Deni pun menegaskan, melalui kemampuan literasi yang baik akan berdampak pada kekuatan fondasi dalam membentuk cognitive skill, kepekaan sosial, serta produktivitas masyarakat. Literasi dibutuhkan agar Indonesia tidak lagi menjadi market dari negara-negara maju.
“Sumber daya alam suatu waktu akan habis, namun sumber daya manusia yang literat yang berkesinambungan yang dibutuhkan dalam pengembangan Iptek,” tukasnya.
Besarnya potensi yang dihasilkan dari kelapa sawit seharusnya mampu memperbaiki kesejahteraan. Apalagi Indonesia diketahui sebagai salah satu eksportir sawit terbesar dunia. Namun, potensi tersebut tergerus karena justru yang banyak diproduksi di Indonesia malah yang bernilai ekonomi rendah, seperti CPO dan PKO.
“Ada baiknya kita memfokuskan pada produk turunan dari sawit untuk dijadikan bahan kosmetik yang tidak kalah bernilai tinggi pula.
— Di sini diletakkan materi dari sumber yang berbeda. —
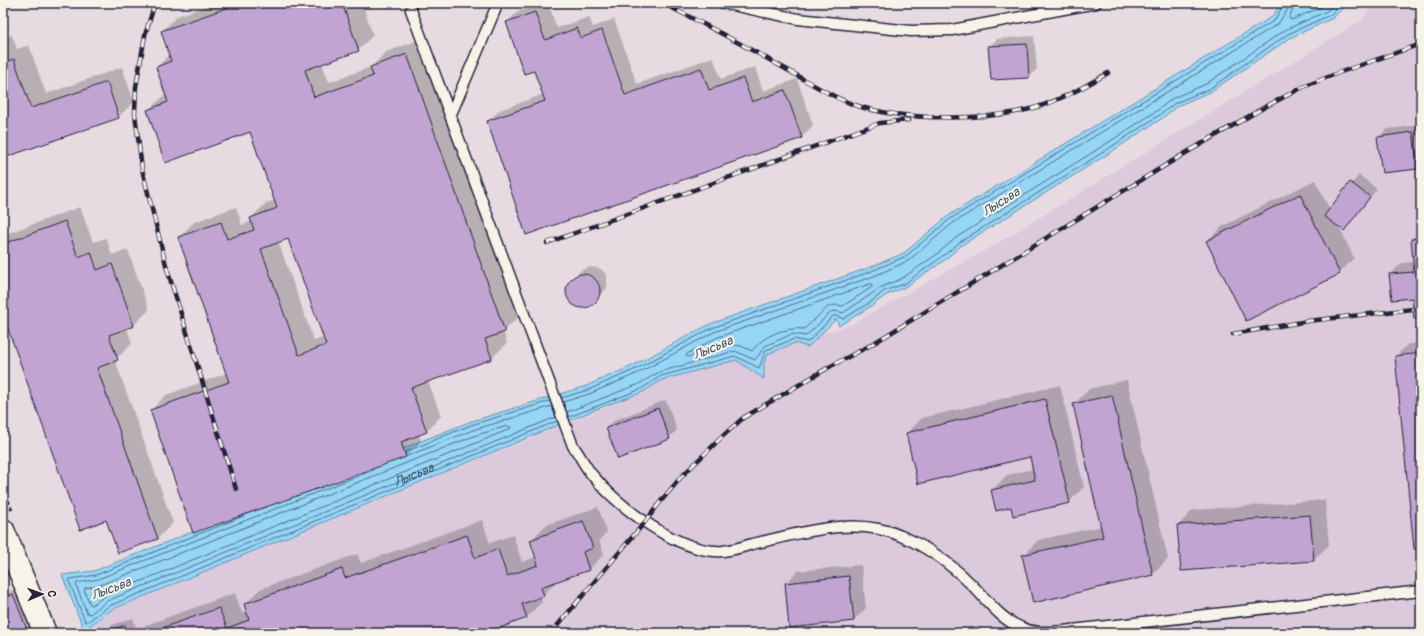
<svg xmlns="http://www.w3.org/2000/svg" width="1424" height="636" font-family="Pangolin,sans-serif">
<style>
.built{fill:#dccadc}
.water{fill:#95d6f7;stroke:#678eac}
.shadow{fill:#0003;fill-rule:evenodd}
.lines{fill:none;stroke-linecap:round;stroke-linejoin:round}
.shore{stroke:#506a86;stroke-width:1}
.building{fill:#c1a4d1;stroke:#22223b;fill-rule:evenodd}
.lane-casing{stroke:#22223b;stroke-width:13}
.secondary-casing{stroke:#22223b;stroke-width:25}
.path{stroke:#22223b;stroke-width:2.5;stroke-dasharray:4 3;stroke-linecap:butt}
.lane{stroke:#f7f3e8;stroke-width:10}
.secondary{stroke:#f7f3e8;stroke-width:22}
.rail-casing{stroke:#22223b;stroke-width:4.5}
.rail{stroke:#f7f3e8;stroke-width:3;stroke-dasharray:9;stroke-linecap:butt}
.labels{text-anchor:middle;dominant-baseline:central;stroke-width:4;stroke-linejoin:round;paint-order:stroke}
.water-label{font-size:13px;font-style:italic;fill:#445873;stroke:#f7f3e8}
</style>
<rect width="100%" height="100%" fill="#e7dbe1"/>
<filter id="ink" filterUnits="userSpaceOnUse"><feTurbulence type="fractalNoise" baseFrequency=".025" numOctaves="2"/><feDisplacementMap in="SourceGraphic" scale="8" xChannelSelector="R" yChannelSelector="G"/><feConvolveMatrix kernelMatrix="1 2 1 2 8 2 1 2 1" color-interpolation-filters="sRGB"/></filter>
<g filter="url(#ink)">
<path class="built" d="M1373,3H1421V633H80L111,610L643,392L662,380L737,360L850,325L998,243L1362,20Z"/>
<path class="water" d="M1281,3H1347L1333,18L1290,38L1210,92L1177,106L1164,117L1111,152L962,245L942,262L905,287L886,295L873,305L839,326L836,319L808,347L795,343L768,354L764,363V379L736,360L662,380L643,392L602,407L111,610L84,630L62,575L94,571L469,422L586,386L634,365L710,324L871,267L904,253L948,216L1273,16Z"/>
<path class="shadow" d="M215,3H362L373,35L358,50L322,63L329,82L371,67L386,52L422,39L520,316L503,331L507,343L492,358L428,381L441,416L426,432L419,434L421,441L406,456L194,532L151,410L166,395L227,373L179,237L194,222L236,207L242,225L252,221L251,218L266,203L275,200L251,131L148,110L166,94L157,67L170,54L162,31L177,16ZM289,237L324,337L314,341L278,241Z
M541,3H548L557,28L589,17L593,27L614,19L637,84L713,57L721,79L755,67L763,91L797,79L813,125L802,137L488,121L500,110L544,94L535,69L507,22L519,11Z
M12,35L17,49L29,45L46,94L122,67L134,102L118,117L3,157V38Z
M1034,36L1037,69L1029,77L989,47L997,39Z
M1421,125V164L1417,168L1379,137L1387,129Z
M1359,175L1377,189L1344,230L1338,225L1354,258L1339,273L1207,241L1223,226L1315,180L1330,210Z
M80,207L93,242L106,238L112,255L128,250L149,310L134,325L127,328L132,344L115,360L173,523L158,538L118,552L107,519L3,312V235Z
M1421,230V317L1413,297L1390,274L1402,263L1414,262L1412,239Z
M591,267L601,269L605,273L607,277V288L592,304L582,306L572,302L568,293V288L573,279L581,270Z
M1421,343V548L1396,356L1408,344Z
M1127,380L1168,559L1153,574L1023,556L1038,540L1102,526L1074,404L1089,389Z
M1060,385L1084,487L1069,502L1012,506L992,490L1007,475L1034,469L1031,456L907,433L922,418Z
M666,400L677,430L669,438L607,428L615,420Z
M1325,500L1329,545L1313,560L1178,525L1193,510Z
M598,507L607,532L599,540L604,554L589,570L558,580L543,595L540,596L542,602L526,618L483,633H104L112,625L133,618L138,633L146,625L235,593L242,613L248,611L245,604L260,589L357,554L361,563L482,520L490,543L513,535L522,562L536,557L531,540L546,525Z
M861,565L866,608L854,620L786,583L798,571Z
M21,587L39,633H8L3,621V594Z
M836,628L837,633H811Z"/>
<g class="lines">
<g class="shore">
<path d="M1295,3L1289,18L1291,20L1324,6L1327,3"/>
<path d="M870,284H872V287L843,306L835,305L828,307L804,329C786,327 763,335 752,351L741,346L735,345L688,357L686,356L687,354L716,338Z"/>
<path d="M561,398L588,390L636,369L712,328L872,271L906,256L950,219L1275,20L1284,3"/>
<path d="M563,402L589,394L638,373L714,332L874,276L908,261L953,223L1278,24L1288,9L1289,3"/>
<path d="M567,412L639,384L659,372L735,351L755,360L765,346L792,334L806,336L831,312L836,311L843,313L882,287L901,279L936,255L957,237L1106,144L1158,110L1173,98L1206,84L1285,30L1327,11L1335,3"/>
<path d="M569,417L641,389L661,376L735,356L759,368L766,350L794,339L808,342L833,316H837L843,319L871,302L884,291L904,284L939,259L960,242L1108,149L1161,114L1175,103L1209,89L1288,34L1330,15L1342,3"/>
<path d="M508,426L511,427L510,429L105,596L92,605L90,604L84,590L85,588L100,585L474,436Z"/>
<path d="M405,452L471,425L550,401"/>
<path d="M407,456L473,430L552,406"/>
<path id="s1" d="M373,470L98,579L77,583L76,585L87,613L90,614L107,601L556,417"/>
<path d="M244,516L96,575L70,579L69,581L85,621L87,622L109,606L557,421"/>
</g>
</g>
<path class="building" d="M241,3H342L359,51L305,70L314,97L373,76L370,67L407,54L505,332L485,339L492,359L411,388L427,432L401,442L406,457L193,533L150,410L229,382L178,237L221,222L227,239L254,230L250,218L277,208L250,132L165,163L147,110L168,102L156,67L171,61L161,31ZM288,239L326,345L299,355L261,249Z
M535,12L545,40L577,28L581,38L602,30L625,95L701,68L709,90L743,78L752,102L785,90L802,138L526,235L487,121L545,101L534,71L524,74L506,22Z
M1027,44L1029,78L991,80L988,46Z
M14,59L31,108L107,82L119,118L3,158V63Z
M1413,132L1418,169L1382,173L1377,137Z
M1350,182L1370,197L1344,231L1324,216Z
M1300,194L1340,274L1246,321L1206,241Z
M65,221L78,257L91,252L97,270L112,264L134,326L109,335L118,360L97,368L158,539L118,553L106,520L80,530L3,315V244Z
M1421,238V318L1414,319L1412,298L1392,300L1389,274L1414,272L1411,239Z
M566 291a17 17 0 1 1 34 0a17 17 0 1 1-34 0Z
M1421,353V549H1414L1395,356Z
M1112,395L1153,575L1033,603L1022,555L1103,537L1073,404Z
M1045,399L1070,503L1013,516L1011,507L996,511L991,490L1035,480L1030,457L918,484L906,433Z
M658,408L670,439L618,459L606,428Z
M1310,515L1314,561L1181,571L1177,525Z
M583,521L593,548L583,552L589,570L541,587L544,596L522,604L527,618L486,633H148L219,608L227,628L249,620L244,604L342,569L345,578L467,535L475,558L498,549L507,576L538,565L530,540Z
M849,576L854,621L789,628L785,583Z
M13,594L26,627L29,633H6L3,624V598Z
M125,625L128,633H103Z"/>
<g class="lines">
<g class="lane-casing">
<path id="lane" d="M723,3L798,19L911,31L952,30L1096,3
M411,10L573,446C580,455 585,467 593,476C619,507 680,554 723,551C732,550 743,547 752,544C799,534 854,515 901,536C928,547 951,564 972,585C988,601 1000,619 1022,628C1035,634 1049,632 1063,631L1421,591
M451,114L498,3"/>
</g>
<g class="secondary-casing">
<path id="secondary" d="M3,530L45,633"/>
</g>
<path class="path" d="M3,487L12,510"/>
<use href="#lane" class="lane"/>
<use href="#secondary" class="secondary"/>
<g class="rail-casing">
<path id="rail" d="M155,3L145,35L136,87L135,114L142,169L167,269L236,489
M662,3C703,23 743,45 782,67C806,80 829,96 855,105C901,121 987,121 1034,108C1061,100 1084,87 1108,73
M547,243L863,129L880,123L909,120
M1233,334L1308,321L1413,309
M551,633L645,522L661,501L682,476L724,435L743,418L831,366L869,346L1184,154L1263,108L1303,87L1338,73L1421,44"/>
</g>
<use href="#rail" class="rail"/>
</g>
</g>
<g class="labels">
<g class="water-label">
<text transform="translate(1001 202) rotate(-33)">Лысьва</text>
<text transform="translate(713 348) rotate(-23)">Лысьва</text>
<text stroke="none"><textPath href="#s1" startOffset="706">Лысьва</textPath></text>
<text transform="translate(111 589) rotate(-21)">Лысьва</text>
</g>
</g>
<rect width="1424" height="636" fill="none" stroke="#f7f3e8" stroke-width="16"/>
<rect x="8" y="8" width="1408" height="620" fill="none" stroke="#22223b" stroke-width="1.5" filter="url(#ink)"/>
<g transform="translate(42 594) rotate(88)" stroke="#f7f3e8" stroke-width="3" paint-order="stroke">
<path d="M0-3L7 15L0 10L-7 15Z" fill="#22223b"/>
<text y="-6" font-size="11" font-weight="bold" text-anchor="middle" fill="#22223b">С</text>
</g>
</svg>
Bahkan, pada 2045, Indonesia menargetkan menjadi pusat produsen dan konsumen produk turunan sawit dunia sehingga mampu menjadi penentu harga CPO global,” jelas Lektor Kepala Fakultas Pertanian Universitas Jambi, Mursalin.
Pentingnya peran literasi terhadap kemajuan sebuah negara juga dijelaskan oleh Atase Pendidikan dan Kebudayaan KBRI, Tokyo, Jepang, Yusli Wardianto. Dunia internasional mengakui bahwa Jepang merupakan salah satu negara dengan literasi yang baik.
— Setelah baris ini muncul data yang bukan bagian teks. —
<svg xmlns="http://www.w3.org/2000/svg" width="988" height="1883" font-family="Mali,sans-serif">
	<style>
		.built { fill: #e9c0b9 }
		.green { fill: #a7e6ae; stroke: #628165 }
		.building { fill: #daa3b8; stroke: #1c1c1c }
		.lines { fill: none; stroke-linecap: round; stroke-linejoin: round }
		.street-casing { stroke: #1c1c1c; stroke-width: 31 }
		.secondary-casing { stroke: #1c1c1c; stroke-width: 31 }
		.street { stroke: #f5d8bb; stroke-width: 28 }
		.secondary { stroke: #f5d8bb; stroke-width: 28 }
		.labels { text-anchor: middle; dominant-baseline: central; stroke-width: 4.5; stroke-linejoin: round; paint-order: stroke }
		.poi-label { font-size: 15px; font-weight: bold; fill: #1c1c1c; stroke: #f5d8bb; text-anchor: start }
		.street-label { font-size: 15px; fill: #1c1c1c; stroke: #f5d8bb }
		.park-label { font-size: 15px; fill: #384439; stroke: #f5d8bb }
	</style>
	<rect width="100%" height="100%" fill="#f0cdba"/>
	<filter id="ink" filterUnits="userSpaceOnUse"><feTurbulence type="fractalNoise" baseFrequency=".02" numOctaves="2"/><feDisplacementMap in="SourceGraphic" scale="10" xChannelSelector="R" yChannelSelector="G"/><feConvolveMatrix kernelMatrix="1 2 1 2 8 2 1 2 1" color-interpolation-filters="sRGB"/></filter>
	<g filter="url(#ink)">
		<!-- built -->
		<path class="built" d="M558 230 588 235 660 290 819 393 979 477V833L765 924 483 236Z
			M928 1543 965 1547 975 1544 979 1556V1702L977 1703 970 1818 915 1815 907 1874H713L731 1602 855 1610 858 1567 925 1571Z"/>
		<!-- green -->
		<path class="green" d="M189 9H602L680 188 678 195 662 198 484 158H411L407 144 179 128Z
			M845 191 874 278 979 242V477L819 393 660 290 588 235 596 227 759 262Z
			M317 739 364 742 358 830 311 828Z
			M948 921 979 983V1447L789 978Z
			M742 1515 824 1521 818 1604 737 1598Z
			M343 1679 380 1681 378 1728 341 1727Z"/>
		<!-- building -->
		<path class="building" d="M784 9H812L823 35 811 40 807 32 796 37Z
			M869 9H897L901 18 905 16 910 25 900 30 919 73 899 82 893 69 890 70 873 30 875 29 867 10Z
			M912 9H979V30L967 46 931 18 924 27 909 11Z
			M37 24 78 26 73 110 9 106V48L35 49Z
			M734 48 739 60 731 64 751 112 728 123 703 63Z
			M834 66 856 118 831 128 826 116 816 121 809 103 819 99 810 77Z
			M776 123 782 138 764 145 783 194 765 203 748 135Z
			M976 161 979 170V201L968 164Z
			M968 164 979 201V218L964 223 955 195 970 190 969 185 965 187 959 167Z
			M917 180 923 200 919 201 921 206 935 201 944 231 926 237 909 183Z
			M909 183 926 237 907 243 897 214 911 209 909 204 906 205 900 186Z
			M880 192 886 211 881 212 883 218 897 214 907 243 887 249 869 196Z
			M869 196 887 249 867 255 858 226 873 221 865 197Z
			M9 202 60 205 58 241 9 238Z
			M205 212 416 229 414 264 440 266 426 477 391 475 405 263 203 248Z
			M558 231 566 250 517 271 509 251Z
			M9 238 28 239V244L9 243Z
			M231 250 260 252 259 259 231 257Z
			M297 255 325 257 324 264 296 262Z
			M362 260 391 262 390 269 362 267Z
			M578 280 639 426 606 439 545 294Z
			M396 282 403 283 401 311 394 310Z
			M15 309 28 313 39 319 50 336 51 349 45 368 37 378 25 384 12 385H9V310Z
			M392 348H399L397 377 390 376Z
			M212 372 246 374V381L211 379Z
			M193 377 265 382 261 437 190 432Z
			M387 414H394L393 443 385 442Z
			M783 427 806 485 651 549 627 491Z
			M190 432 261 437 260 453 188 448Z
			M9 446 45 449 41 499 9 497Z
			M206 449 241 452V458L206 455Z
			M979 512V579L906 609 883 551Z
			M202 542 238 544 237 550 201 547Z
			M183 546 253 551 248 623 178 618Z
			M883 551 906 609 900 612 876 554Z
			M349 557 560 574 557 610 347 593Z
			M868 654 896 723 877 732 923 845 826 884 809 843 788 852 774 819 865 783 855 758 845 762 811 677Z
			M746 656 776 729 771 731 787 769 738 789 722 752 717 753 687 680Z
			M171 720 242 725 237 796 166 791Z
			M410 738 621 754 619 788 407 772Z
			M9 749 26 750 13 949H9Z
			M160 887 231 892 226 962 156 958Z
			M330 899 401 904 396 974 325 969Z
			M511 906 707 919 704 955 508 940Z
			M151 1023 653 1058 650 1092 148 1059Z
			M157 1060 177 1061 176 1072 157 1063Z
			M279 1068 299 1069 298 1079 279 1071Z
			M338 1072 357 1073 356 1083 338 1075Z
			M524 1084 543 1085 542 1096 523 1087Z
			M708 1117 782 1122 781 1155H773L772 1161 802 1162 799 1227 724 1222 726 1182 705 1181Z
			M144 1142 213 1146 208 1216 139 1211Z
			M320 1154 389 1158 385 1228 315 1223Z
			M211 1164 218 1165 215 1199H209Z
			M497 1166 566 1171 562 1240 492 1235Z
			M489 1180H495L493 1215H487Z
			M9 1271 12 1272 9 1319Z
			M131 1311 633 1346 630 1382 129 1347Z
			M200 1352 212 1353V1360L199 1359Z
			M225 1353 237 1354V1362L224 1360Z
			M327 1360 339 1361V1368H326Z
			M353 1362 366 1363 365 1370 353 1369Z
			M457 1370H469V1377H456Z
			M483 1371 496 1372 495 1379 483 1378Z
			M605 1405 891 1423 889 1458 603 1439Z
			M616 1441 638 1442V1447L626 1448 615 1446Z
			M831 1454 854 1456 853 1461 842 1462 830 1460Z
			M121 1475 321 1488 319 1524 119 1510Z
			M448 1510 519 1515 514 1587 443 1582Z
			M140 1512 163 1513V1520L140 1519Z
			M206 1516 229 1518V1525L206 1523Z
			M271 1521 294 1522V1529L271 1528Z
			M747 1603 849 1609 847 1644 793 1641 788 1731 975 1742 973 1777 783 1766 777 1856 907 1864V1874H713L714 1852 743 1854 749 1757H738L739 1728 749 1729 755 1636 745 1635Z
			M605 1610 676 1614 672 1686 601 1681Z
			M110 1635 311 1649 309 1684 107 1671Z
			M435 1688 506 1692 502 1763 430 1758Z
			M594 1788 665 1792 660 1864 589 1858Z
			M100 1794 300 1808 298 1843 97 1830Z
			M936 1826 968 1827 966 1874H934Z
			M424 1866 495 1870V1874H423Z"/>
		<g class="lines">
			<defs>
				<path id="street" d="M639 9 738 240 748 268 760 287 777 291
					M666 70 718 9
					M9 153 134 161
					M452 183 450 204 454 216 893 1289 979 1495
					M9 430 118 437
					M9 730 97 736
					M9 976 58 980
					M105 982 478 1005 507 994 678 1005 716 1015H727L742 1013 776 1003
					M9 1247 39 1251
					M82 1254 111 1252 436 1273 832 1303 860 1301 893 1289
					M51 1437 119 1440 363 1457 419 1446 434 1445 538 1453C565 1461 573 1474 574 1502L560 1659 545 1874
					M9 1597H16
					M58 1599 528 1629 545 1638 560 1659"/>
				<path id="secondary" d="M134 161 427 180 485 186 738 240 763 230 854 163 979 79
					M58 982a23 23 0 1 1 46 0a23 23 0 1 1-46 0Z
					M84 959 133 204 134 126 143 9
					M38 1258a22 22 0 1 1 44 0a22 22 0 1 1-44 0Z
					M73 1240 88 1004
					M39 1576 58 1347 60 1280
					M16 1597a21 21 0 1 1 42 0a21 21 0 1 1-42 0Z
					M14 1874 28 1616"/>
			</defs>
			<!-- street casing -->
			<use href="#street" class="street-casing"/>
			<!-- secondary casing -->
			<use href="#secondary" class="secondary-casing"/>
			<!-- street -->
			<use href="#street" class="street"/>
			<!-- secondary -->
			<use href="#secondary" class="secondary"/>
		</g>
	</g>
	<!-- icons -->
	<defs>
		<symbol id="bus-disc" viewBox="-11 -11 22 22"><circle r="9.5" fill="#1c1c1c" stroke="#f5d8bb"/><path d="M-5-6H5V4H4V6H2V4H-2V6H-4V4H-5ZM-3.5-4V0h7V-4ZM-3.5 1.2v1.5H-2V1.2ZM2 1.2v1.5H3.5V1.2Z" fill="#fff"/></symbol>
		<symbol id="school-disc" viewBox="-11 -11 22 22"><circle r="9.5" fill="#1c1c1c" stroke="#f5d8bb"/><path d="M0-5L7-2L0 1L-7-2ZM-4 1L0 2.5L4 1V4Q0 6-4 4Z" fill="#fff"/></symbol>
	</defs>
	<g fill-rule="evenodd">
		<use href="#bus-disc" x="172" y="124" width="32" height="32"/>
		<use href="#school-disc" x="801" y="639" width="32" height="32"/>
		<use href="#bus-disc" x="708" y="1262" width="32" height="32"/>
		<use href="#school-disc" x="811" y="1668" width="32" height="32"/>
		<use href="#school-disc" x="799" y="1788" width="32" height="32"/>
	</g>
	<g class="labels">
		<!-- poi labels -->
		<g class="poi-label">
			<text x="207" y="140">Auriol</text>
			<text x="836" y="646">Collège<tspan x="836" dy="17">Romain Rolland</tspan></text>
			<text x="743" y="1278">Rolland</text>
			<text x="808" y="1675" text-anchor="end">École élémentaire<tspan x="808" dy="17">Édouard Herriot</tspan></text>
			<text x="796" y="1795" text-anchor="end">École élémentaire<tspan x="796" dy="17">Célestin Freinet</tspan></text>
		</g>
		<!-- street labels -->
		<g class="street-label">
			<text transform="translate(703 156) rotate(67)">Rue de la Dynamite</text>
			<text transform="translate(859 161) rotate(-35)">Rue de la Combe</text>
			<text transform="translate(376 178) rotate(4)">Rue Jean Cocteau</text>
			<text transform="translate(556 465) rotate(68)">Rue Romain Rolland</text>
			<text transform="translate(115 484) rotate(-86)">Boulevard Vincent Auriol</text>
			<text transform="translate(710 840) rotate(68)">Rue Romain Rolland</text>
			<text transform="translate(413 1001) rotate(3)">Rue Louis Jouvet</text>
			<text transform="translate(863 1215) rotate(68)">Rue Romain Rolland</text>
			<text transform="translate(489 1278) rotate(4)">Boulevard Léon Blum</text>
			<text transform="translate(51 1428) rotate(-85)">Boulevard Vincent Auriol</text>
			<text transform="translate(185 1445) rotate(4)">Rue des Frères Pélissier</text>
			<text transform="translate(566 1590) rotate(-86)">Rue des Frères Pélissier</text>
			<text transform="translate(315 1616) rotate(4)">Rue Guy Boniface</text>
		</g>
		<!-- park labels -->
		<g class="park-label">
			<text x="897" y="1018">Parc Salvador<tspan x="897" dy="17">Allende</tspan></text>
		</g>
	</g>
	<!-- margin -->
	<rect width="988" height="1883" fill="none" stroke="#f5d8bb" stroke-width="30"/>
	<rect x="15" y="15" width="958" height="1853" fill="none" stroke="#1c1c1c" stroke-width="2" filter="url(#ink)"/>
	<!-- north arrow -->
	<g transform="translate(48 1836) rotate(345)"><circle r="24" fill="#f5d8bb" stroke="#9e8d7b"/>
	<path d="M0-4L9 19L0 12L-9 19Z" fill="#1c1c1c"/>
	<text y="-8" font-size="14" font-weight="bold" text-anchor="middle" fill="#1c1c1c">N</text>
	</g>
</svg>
Budaya membaca di Jepang dibangun sejak dini.
Seluruh pihak terlibat tanpa terkecuali. Anak-anak di Jepang sejak lahir sudah mengenal buku. Kerennya lagi, pemerintah Jepang memiliki program memberikan hadiah buku kepada anak yang baru lahir.
“Mereka membagikan buku-buku kepada para ibu ketika mengantar anaknya untuk imuniasi pertama,” terang Yusli.
Pergerakan literasi di Jepang dimulai sejak abad ke-17, di mana Terakoya sudah berkembang di seluruh Jepang dan mencapai puncaknya pada era Restorasi Meiji. Jumlah Terakoya bahkan saat itu sudah mencapai lebih dari 15.000.
Terakoya adalah tempat anak-anak masyarakat biasa belajar membaca, menulis, dan berhitung. Hasilnya pada 1913, Jepang telah berhasil menjadi salah satu produsen buku terbesar dunia. Keberhasilan Jepang bukan tidak mungkin diikuti Indonesia. Apalagi Indonesia memiliki tidak kurang 164.610 perpustakaan. Jauh lebih tinggi dibandingkan Jepang yang hanya memiliki 3.360 perpustakaan.